▶ [WORK ITEM] Update the material by changing every "Выбери" to "Выберите", and leave everything else as it is.

Dataset entries:
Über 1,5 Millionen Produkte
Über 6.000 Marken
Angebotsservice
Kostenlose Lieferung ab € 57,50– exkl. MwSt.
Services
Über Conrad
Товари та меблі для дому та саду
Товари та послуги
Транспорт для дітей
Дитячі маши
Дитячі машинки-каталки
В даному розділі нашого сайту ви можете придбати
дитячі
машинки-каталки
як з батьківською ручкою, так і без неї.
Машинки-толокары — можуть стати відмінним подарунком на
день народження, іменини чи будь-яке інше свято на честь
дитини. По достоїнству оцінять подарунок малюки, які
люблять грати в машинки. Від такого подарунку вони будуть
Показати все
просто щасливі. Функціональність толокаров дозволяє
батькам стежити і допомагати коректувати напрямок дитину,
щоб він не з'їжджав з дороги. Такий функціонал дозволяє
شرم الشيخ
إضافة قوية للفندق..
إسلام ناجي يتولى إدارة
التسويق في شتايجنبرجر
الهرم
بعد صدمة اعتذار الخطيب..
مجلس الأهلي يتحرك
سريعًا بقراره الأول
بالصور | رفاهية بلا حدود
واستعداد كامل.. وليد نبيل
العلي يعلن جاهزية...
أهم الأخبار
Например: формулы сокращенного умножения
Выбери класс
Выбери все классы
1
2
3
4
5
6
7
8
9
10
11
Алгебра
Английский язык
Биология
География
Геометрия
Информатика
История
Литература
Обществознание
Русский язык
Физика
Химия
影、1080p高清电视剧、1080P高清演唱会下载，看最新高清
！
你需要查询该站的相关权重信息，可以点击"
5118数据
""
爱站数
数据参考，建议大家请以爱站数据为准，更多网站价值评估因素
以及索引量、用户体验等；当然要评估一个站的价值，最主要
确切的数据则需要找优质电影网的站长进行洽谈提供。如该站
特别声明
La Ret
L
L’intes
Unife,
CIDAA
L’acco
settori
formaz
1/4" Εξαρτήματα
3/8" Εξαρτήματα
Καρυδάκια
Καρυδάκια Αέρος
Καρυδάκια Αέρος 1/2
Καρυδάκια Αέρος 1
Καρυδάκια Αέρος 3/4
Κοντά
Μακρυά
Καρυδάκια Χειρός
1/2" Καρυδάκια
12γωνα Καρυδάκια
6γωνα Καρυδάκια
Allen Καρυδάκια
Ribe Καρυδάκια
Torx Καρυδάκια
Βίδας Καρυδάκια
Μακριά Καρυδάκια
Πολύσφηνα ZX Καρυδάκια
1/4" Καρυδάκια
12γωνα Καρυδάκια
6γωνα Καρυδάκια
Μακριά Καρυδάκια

▶ [EXERCISE OUTPUT]
Über 1,5 Millionen Produkte
Über 6.000 Marken
Angebotsservice
Kostenlose Lieferung ab € 57,50– exkl. MwSt.
Services
Über Conrad
Товари та меблі для дому та саду
Товари та послуги
Транспорт для дітей
Дитячі маши
Дитячі машинки-каталки
В даному розділі нашого сайту ви можете придбати
дитячі
машинки-каталки
як з батьківською ручкою, так і без неї.
Машинки-толокары — можуть стати відмінним подарунком на
день народження, іменини чи будь-яке інше свято на честь
дитини. По достоїнству оцінять подарунок малюки, які
люблять грати в машинки. Від такого подарунку вони будуть
Показати все
просто щасливі. Функціональність толокаров дозволяє
батькам стежити і допомагати коректувати напрямок дитину,
щоб він не з'їжджав з дороги. Такий функціонал дозволяє
شرم الشيخ
إضافة قوية للفندق..
إسلام ناجي يتولى إدارة
التسويق في شتايجنبرجر
الهرم
بعد صدمة اعتذار الخطيب..
مجلس الأهلي يتحرك
سريعًا بقراره الأول
بالصور | رفاهية بلا حدود
واستعداد كامل.. وليد نبيل
العلي يعلن جاهزية...
أهم الأخبار
Например: формулы сокращенного умножения
Выберите класс
Выберите все классы
1
2
3
4
5
6
7
8
9
10
11
Алгебра
Английский язык
Биология
География
Геометрия
Информатика
История
Литература
Обществознание
Русский язык
Физика
Химия
影、1080p高清电视剧、1080P高清演唱会下载，看最新高清
！
你需要查询该站的相关权重信息，可以点击"
5118数据
""
爱站数
数据参考，建议大家请以爱站数据为准，更多网站价值评估因素
以及索引量、用户体验等；当然要评估一个站的价值，最主要
确切的数据则需要找优质电影网的站长进行洽谈提供。如该站
特别声明
La Ret
L
L’intes
Unife,
CIDAA
L’acco
settori
formaz
1/4" Εξαρτήματα
3/8" Εξαρτήματα
Καρυδάκια
Καρυδάκια Αέρος
Καρυδάκια Αέρος 1/2
Καρυδάκια Αέρος 1
Καρυδάκια Αέρος 3/4
Κοντά
Μακρυά
Καρυδάκια Χειρός
1/2" Καρυδάκια
12γωνα Καρυδάκια
6γωνα Καρυδάκια
Allen Καρυδάκια
Ribe Καρυδάκια
Torx Καρυδάκια
Βίδας Καρυδάκια
Μακριά Καρυδάκια
Πολύσφηνα ZX Καρυδάκια
1/4" Καρυδάκια
12γωνα Καρυδάκια
6γωνα Καρυδάκια
Μακριά Καρυδάκια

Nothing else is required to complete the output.